--- Records for processing ---

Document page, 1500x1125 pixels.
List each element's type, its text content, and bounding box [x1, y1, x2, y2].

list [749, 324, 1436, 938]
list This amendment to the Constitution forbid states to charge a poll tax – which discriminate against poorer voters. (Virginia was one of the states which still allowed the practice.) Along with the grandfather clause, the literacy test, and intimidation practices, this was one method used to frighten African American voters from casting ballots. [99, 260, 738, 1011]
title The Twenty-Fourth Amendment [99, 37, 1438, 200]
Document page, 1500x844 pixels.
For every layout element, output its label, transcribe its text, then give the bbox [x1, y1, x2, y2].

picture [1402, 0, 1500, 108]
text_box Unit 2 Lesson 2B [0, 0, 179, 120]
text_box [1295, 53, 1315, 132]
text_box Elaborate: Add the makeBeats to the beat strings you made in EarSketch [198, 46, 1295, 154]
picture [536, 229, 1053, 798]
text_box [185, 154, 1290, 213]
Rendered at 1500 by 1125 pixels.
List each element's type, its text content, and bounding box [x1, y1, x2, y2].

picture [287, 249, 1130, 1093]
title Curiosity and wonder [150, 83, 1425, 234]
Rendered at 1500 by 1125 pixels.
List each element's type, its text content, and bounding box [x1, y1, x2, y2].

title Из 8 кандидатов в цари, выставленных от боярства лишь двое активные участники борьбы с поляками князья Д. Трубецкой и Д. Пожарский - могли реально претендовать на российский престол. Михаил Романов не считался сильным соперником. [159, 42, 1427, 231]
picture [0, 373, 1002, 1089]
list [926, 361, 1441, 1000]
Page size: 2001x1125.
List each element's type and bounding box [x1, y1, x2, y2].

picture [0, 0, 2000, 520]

---

» **Work to be completed**
Show me every line in the data above that includes "Document".

» **Answer for this exercise**
Document page, 1500x1125 pixels.
Document page, 1500x844 pixels.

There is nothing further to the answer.